I’ve put together these biographies from a variety of sources, including research by Richard Evans, Bruce Pennay, Alec Morgan, and Robert Coleman, as well as interviews, old newspaper articles and court documents.
Linda Platt, 1930. State Records of NSW. |
Florence Linda Platt was born in London in 1905. She disappeared in 1934 and in 1944 was officially identified as the murder victim who, until that point, had been known only as the Pyjama Girl.
By all accounts, Linda was very independent, particularly for the times. She operated a sweets and tobacco business as a young woman and then, after a failed romance, moved across the world, first to New Zealand, then to Australia.
Linda trained as a hairdresser and worked on cruise ships for a while. When she settled in Sydney she got a job working as a cinema usherette for Hoyts. She met Antonio Agostini in Sydney and married him in 1930.
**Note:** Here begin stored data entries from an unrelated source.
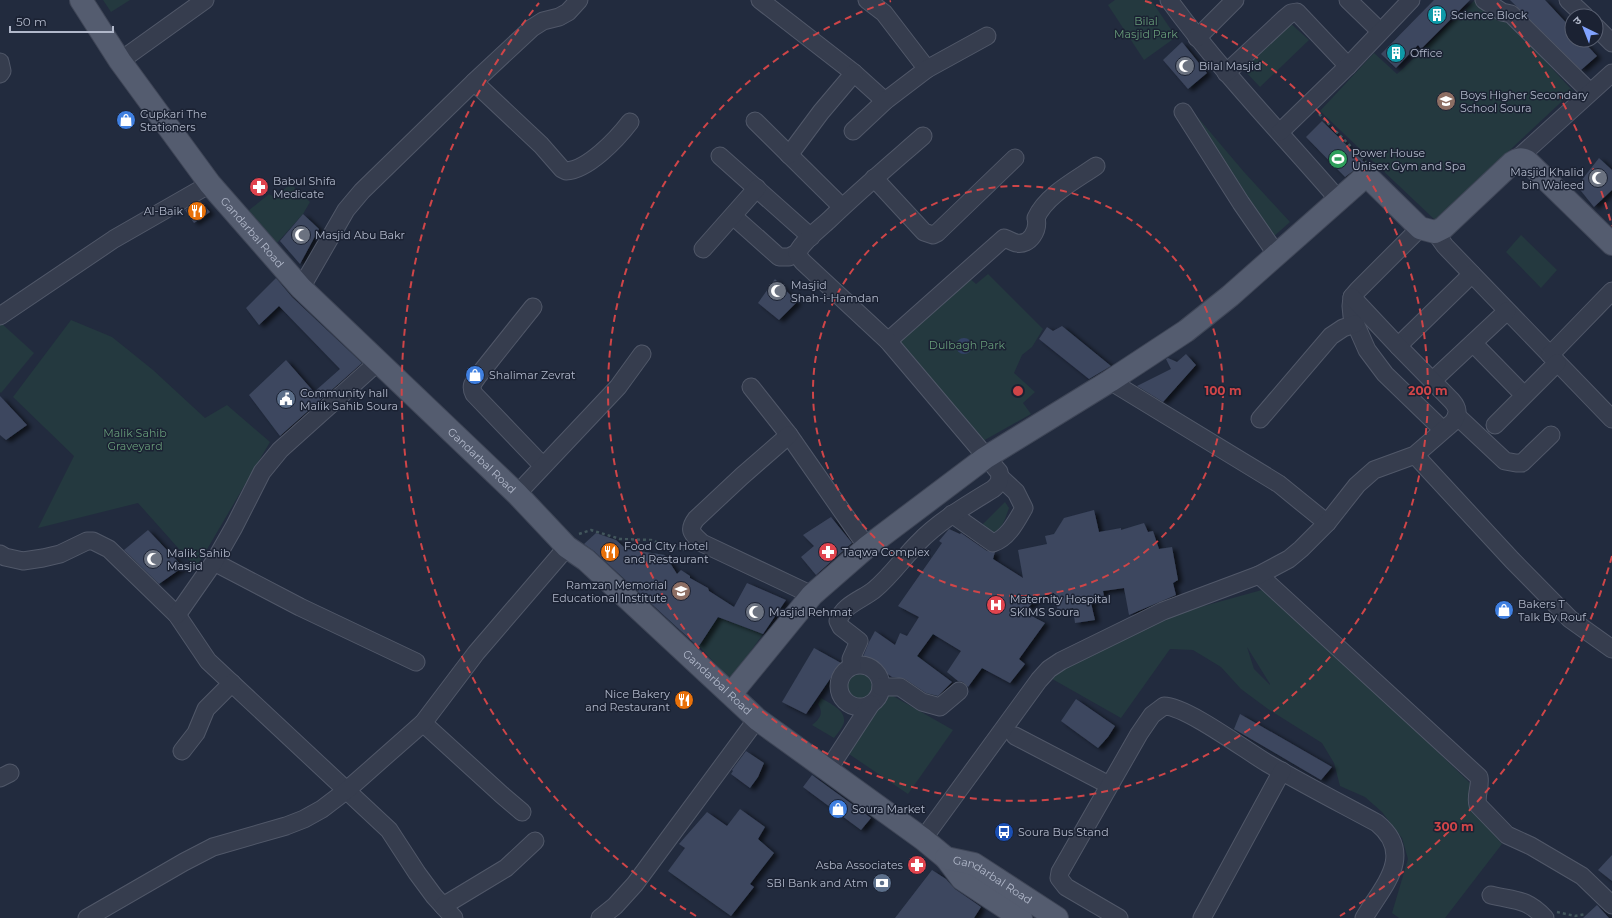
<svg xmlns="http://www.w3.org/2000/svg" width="1612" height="918" font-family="Montserrat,'Noto Sans Devanagari',sans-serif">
<defs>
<filter id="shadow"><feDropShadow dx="4.5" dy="2.5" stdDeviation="2" flood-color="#0009"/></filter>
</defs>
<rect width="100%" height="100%" fill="#222b3e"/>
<!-- green -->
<g fill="#24393f" fill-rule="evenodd">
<path d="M103,0H130L111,12Z"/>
<path d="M1115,0H1151L1176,37L1144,60L1108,5Z"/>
<path d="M1475,0L1515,29L1573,91L1435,220L1320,111L1374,53L1397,74Z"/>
<path d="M1289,22L1309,40L1260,87L1242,68Z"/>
<path d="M1189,112L1194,113L1244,172L1290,222L1272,238Z"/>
<path d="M291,184L310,202L303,214L277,243L248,211L269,194L274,197Z"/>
<path d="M1521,235L1557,270L1541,288L1506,252Z"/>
<path d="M988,274L1043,329L1032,347L1022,355L1014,373L1035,392L1023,403L1031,414L983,441L892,342L966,275L976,284Z"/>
<path d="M71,320L112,337L153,370L205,418L227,405L270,442L196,568L138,503L38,528L74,456L13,397Z"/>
<path d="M0,322L34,353L1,393L0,392Z"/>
<path d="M1005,502L1009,508C1004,522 1003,527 991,536L981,526Z"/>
<path d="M1269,588L1473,786L1469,805L1502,844L1445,918H1399L1392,913L1408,859L1402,838L1382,812L1365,797L1340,786L1334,763L1322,743L1268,709L1241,689L1221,667L1193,650L1170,649L1121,718L1047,676L1175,614ZM1247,647L1270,684V685L1254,669Z"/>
<path d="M718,617L763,634L730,680L699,646Z"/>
<circle cx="860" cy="686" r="16"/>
<path d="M886,692L953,730L908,794L846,752Z"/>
<path d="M821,698C829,703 846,710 844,722C843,727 837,734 834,738L812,725C820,719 824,713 818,704Z"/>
</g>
<!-- water -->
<circle fill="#324165" cx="964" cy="346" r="8"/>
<!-- building -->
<g fill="#3d475f" filter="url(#shadow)">
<path d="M1434,0H1470L1421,49L1418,45L1396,68L1381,54Z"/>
<path d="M1510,0H1545L1572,29V40H1582L1597,56L1581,70Z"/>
<path d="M1182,42L1207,73L1188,89L1163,60Z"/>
<path d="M1322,121L1367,165L1365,167L1357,168L1345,177L1306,137Z"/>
<path d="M1599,158L1612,170V190L1594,207L1577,186Z"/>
<path d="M200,201L210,212L194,223L185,210Z"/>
<path d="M303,214L319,229L300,264L280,241Z"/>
<path d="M276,278L292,297L362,363L280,436L249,395L286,360L314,392L340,369L279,306L259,325L246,308Z"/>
<path d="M775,279L797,302L779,320L758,303Z"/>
<path d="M1062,326L1111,366L1089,379L1039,339L1047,327L1053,331Z"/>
<path d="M1186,354L1196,365L1163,402L1137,386L1171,369L1166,359L1168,358L1177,362Z"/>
<path d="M0,396L27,425L6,440L0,435Z"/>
<path d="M1094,510L1099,532L1121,528V530L1144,523L1148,532L1153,531L1159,549L1172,547L1178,580L1173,583L1176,595L1129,615L1124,588L1103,591L1104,596L1091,603L1095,620L1075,623L1073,608L1058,612L1054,593L1038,597L1024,612L1045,623L1019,659L1025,664L1010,683L982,668L968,687L963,682L958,681L947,672L961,651L933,634L917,656L952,682L938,696L926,693L905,679L892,677L863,657L869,642L875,631L895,645L900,633L907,636L919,617L898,606L942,543L939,541L949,529L960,534L961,533L987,551L995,552L993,559L1023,578L1018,550L1047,544L1045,536L1054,534L1064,518Z"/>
<path d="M831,517L852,543L816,575L801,557L814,546L803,535Z"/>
<path d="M148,530L183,567L159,584L124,550Z"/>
<path d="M596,533L616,540L626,549L665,555L677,574L681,570L690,576V578L708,588L709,591L734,607L747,583L786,600L763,634L718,617L699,646L694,643L594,551L584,544Z"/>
<path d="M814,648L841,663L806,714L782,702Z"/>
<path d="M1076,699L1115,726L1108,737L1098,748L1061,721Z"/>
<path d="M1240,714L1332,767L1321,780L1234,729Z"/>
<path d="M746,751L764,763L758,777L750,788L731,774L733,771L732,770Z"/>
<path d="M812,775L871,818L861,830L803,787Z"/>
<path d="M740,809L765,827L758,839L774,853L750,884L754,887L731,916L668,871L685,848L679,844L707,812L727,826Z"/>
<path d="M1612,855V881L1598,870Z"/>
<path d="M932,870L946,879L955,889L981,907L974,918H895Z"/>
<path d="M1597,905L1609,918H1583Z"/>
</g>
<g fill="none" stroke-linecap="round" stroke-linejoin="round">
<defs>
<g id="minor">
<path d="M760,0L854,73L885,101"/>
<path d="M867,0L884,13L927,69"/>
<path d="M1169,0C1220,70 1281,133 1338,199"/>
<path d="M1348,0L1380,31"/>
<path d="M1484,0L1502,12L1511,14L1590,92"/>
<path d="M1568,0L1585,16"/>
<path d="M1596,27L1612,43"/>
<path d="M1197,38L1235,0"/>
<path d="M120,61L205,0"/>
<path d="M0,62L2,71L0,74"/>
<path d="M1226,73L1285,18L1291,13L1297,12L1348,66"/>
<path d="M474,82L541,145L562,169L566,171C588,170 617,139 630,122"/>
<path d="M1183,112L1241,203L1277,255"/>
<path d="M755,121L842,207"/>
<path d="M853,131L885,101L927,69L987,36"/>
<path d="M1280,132L1348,66L1411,0"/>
<path d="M789,155L821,112L854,73"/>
<path d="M720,156L811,237"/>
<path d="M1516,160L1612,73"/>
<path d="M874,178L924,232L933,235L937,233L1015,158"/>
<path d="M733,216L779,257H789L797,253"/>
<path d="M1420,228L1358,290L1352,297L1351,306L1352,316L1367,350L1385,374L1443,430"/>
<path d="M1435,232L1445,246L1612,419"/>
<path d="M703,249L757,188"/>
<path d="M301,288L346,210L362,191L474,82L532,28L543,21L559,17L568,12L579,0"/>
<path d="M533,307L478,376C473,383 470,386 474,394L543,466"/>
<path d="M0,316L114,239L210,184"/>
<path d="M888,341L1004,238C1008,239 1012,242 1016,243C1030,246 1039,230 1036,218C1046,195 1076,180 1096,166"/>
<path d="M1473,343L1524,395"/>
<path d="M1398,346L1472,274"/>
<path d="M1550,355L1612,291"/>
<path d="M1110,381L1279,484L1327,523"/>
<path d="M1432,381L1507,311"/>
<path d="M751,387L789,435L867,547"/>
<path d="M1457,416L1505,461L1516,463H1522L1551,435"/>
<path d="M1260,419L1331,336L1343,328L1355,324"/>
<path d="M1495,425L1557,363"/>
<path d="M789,435L742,476L696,519C687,531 693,534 702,543L812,595"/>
<path d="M1415,455L1512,560L1570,619L1612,649"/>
<path d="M517,494L618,387L642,354"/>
<path d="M952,514L993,543C1008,538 1016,522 1024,508L1016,492L1001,478"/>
<path d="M0,554L5,557L23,561L43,558L60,554L87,541H93L109,549L177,615L208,661L389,830L417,873L434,896L454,918"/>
<path d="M214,562L300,607L416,662"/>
<path d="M1259,575L1479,777C1481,786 1475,796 1478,805L1507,835L1531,846L1582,876L1612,905"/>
<path d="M177,615L214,562L234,527L262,472L280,450L378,362"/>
<circle cx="860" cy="686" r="21"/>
<path d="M852,666L851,659L859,641L841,627L838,621C843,605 861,600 874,590C891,576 903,558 918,543C939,521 967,505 993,489C999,484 1001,480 999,472L888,341L803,262L799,257L797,253C804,240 818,230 829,220C859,191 891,164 923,136"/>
<path d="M881,687H900L922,702L940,707L959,691"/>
<path d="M423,723L502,795L522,812"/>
<path d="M1015,736L1109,785"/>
<path d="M182,751L196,733L206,709L232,683"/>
<path d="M828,770L871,704"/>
<path d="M0,778L10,773"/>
<path d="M923,839L1039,680L1049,669L1061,661L1163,611L1259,575L1289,559L1301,549L1327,523L1357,485L1374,470L1415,455L1453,422C1459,413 1458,408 1452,401L1398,346L1352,297"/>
<path d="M1491,895C1516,901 1526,898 1545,918"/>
<path d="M443,906L506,868L535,841"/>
<path d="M87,918L184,862L213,847L286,826L304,819L322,809L347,790L423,723L476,653L567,547"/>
<path d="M600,918L615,906L635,884L757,719"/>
<path d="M1119,918L1066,887L1059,878L1060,872L1139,734L1152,715L1164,706C1186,706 1245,750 1267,763C1303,784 1340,803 1377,823C1416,855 1382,887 1364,918"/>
<path d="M1202,918L1282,771"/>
</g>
<g id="major">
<path id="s1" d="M81,0L120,61L210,184L301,288L517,494L567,547L586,560L757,719L923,839L946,858L962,879L1021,918"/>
<path d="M731,694L812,595L867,547L985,458L1110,381L1186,331L1230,296L1361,180L1364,179L1371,180L1420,228L1435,232L1443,228L1512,163C1518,159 1521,158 1527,161L1612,244"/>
<path id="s2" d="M946,858L974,864L1057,918"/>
</g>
</defs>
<!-- minor casing -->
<use href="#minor" stroke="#515869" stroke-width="19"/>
<!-- major casing -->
<use href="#major" stroke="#3f4657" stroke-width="24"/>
<!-- path -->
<g stroke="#42565c" stroke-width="2.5" stroke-dasharray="3 3" stroke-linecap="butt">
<path d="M1319,114L1366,162"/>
<path d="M579,534L591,530L620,539L651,540L670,547L687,550"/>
<path d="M1557,912L1575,916L1586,914"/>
</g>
<!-- minor -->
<use href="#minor" stroke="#363d4e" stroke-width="17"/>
<!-- major -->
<use href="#major" stroke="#545c6f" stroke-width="22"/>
</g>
<!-- distance rings -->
<g fill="none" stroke="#cf4548" stroke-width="2" stroke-dasharray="7 5">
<circle cx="1018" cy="391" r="205"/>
<path d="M1145 1A410 410 0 1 1 891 1"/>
<path d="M1612 556A616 616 0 0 1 1340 916M696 916A616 616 0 0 1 539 3M1497 3A616 616 0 0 1 1612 226"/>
</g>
<!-- icons -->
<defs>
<symbol id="building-disc" viewBox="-11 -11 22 22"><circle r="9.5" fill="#0f9aa8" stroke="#1b2233"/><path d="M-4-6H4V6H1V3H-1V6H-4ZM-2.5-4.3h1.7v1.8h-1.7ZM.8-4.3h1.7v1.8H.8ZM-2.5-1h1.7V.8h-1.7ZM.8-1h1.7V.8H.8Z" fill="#fff"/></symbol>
<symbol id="mosque-disc" viewBox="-11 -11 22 22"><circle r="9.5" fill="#6b7280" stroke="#1b2233"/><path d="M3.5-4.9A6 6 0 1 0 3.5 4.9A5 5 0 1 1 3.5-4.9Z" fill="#fff"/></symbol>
<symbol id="school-disc" viewBox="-11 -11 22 22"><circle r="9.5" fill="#8d6e63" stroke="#1b2233"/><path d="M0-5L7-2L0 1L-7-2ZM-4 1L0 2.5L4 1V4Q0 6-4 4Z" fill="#fff"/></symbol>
<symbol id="shop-disc" viewBox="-11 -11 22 22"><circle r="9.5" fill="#3f7fe0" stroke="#1b2233"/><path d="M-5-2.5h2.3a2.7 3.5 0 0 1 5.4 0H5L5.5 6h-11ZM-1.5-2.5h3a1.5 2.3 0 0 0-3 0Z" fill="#fff"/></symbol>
<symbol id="stadium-disc" viewBox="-11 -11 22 22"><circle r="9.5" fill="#2e9e5b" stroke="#1b2233"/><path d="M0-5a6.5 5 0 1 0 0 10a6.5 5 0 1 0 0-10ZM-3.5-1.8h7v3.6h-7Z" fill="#fff"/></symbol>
<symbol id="pharmacy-disc" viewBox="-11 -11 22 22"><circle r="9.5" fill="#e0444e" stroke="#1b2233"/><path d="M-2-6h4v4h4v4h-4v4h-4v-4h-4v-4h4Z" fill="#fff"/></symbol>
<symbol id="restaurant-disc" viewBox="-11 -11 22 22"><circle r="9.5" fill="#e8710a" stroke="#1b2233"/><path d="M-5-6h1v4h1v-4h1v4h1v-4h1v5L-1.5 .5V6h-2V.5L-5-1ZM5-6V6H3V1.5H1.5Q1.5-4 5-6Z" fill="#fff"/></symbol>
<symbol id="civic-disc" viewBox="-11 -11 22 22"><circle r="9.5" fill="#5c6f8a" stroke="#1b2233"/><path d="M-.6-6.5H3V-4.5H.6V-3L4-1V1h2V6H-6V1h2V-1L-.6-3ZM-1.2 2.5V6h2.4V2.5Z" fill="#fff"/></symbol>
<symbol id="hospital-disc" viewBox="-11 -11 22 22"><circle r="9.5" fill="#e0444e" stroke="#1b2233"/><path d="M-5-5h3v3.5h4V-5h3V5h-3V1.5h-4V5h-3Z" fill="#fff"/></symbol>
<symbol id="bus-disc" viewBox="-11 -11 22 22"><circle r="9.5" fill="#1a4fb4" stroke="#1b2233"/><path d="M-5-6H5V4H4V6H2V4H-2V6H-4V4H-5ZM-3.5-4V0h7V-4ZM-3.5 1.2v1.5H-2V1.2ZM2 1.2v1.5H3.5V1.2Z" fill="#fff"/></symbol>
<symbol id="bank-disc" viewBox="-11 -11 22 22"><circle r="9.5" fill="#5c6f8a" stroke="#1b2233"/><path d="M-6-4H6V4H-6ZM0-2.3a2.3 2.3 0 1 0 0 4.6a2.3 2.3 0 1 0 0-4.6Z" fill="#fff"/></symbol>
</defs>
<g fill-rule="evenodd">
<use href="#building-disc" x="1426" y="4" width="22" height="22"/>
<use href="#building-disc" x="1385" y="42" width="22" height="22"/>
<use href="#mosque-disc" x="1174" y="55" width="22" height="22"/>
<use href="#school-disc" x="1435" y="90" width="22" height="22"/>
<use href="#shop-disc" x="115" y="109" width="22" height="22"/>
<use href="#stadium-disc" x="1327" y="148" width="22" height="22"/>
<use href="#mosque-disc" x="1587" y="167" width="22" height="22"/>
<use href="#pharmacy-disc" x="248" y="176" width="22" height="22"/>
<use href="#restaurant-disc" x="186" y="200" width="22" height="22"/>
<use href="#mosque-disc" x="290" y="224" width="22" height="22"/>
<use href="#mosque-disc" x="766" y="280" width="22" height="22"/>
<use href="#shop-disc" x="464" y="364" width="22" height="22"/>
<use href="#civic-disc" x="275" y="388" width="22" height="22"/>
<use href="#restaurant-disc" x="599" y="541" width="22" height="22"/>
<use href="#pharmacy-disc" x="817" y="541" width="22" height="22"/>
<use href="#mosque-disc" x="142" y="548" width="22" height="22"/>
<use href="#school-disc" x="670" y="580" width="22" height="22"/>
<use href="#hospital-disc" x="985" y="594" width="22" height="22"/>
<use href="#shop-disc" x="1493" y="599" width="22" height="22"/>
<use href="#mosque-disc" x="744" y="601" width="22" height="22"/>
<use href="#restaurant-disc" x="673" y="689" width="22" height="22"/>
<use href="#shop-disc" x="827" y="798" width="22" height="22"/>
<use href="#bus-disc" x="993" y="821" width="22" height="22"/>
<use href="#pharmacy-disc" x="906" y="854" width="22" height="22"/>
<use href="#bank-disc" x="871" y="872" width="22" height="22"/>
</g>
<g text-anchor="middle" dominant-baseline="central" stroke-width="3" stroke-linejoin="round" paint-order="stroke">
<!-- poi labels -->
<g font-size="11" fill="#b1b8ca" stroke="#1b2233" text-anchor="start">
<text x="1451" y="15">Science Block</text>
<text x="1410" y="53">Office</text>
<text x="1199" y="66">Bilal Masjid</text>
<text x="1460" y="95">Boys Higher Secondary<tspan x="1460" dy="13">School Soura</tspan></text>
<text x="140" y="114">Gupkari The<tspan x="140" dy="13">Stationers</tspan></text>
<text x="1352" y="153">Power House<tspan x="1352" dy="13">Unisex Gym and Spa</tspan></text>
<text x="1584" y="172" text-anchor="end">Masjid Khalid<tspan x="1584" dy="13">bin Waleed</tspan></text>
<text x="273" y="181">Babul Shifa<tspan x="273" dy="13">Medicate</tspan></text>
<text x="183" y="211" text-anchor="end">Al-Baik</text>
<text x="315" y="235">Masjid Abu Bakr</text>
<text x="791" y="285">Masjid<tspan x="791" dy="13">Shah-i-Hamdan</tspan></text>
<text x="489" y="375">Shalimar Zevrat</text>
<text x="300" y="393">Community hall<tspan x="300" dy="13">Malik Sahib Soura</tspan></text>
<text x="624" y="546">Food City Hotel<tspan x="624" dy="13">and Restaurant</tspan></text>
<text x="842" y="552">Taqwa Complex</text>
<text x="167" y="553">Malik Sahib<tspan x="167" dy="13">Masjid</tspan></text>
<text x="667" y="585" text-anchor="end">Ramzan Memorial<tspan x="667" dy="13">Educational Institute</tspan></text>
<text x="1010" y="599">Maternity Hospital<tspan x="1010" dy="13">SKIMS Soura</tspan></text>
<text x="1518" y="604">Bakers T<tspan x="1518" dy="13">Talk By Rouf</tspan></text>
<text x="769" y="612">Masjid Rehmat</text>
<text x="670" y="694" text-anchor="end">Nice Bakery<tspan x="670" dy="13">and Restaurant</tspan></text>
<text x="852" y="809">Soura Market</text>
<text x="1018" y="832">Soura Bus Stand</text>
<text x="903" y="865" text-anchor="end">Asba Associates</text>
<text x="868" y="883" text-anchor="end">SBI Bank and Atm</text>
</g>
<!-- park labels -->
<g font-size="11" fill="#679c79" stroke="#1b2233">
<text x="1146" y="21">Bilal<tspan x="1146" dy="13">Masjid Park</tspan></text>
<text x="967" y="345">Dulbagh Park</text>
<text x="135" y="433">Malik Sahib<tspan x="135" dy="13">Graveyard</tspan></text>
</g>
<!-- street labels -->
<g font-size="11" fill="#b1b8ca" stroke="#1b2233">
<text stroke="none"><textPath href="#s1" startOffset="289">Gandarbal Road</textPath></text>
<text stroke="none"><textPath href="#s1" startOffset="613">Gandarbal Road</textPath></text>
<text stroke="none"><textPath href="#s1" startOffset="937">Gandarbal Road</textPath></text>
<text stroke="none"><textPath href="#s2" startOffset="52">Gandarbal Road</textPath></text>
</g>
</g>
<circle cx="1018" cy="391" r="6" fill="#cf4548" stroke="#1b2233" stroke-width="2"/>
<g font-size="12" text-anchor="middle" font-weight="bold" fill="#cf4548" stroke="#1b2233" stroke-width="3" stroke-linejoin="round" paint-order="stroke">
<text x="1223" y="395">100 m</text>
<text x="1428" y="395">200 m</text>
<text x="1454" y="831">300 m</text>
</g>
<!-- north arrow -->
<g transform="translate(1584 28) rotate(317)"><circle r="19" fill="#1b2233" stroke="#575e6f"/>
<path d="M0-3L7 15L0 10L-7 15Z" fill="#81a3ff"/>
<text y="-6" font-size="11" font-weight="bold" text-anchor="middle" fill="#b1b8ca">उ</text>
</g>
<!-- scale -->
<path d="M10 26v6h103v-6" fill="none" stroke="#b1b8ca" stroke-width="2"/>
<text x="16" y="26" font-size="12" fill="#b1b8ca" stroke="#1b2233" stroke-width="3" paint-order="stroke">50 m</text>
</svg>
There has been some speculation that Linda had a drinking problem and was an aggressive drunk—but this perhaps was just a tactic by Tony Agostini’s lawyer to make Tony seem more sympathetic during the trial. There is no real evidence that Linda had a drinking problem.
We do know that Linda had an independent streak and her family remembers her as hot tempered. She was also very sweet – she writes in her letters or nursing a sick pet canary back to health, and of Tony buying her a Pomeranian pup that had run away. Linda herself disappeared just days after her dog.
Much has been made of Linda’s physical performance and the similarity with the pyjama girl. Linda has peculiar ears, freckles, brown eyes, a long nose, nice teeth and light brown hair. She was probably rather glamorous and well put together. The striking difference is that Linda had brown eyes but the bogy of the girl found in the culvert had blue eyes. Linda’s dental records at first did not line up with the dental work of the Pyjama Girl, although later, were found to be a match by the third dental examiner appointed to the case. The first two were not asked to testify at the final inquest.
Linda was artistic, which seems to be a family trait. She sold her first artwork at the age of 13, according to her niece Jeane, who is mentioned in one of the letters. Linda’s great-great-niece Rhiannon, now in her 20s, also sold her first artwork when she was just 13.
Linda never had children, but still has relatives living in England and New Zealand. Some of them consider the case closed, and accept that Linda was the pyjama girl, murdered by her husband. Others wonder if this was so, but doubt that with the passage of time, they will ever find closure.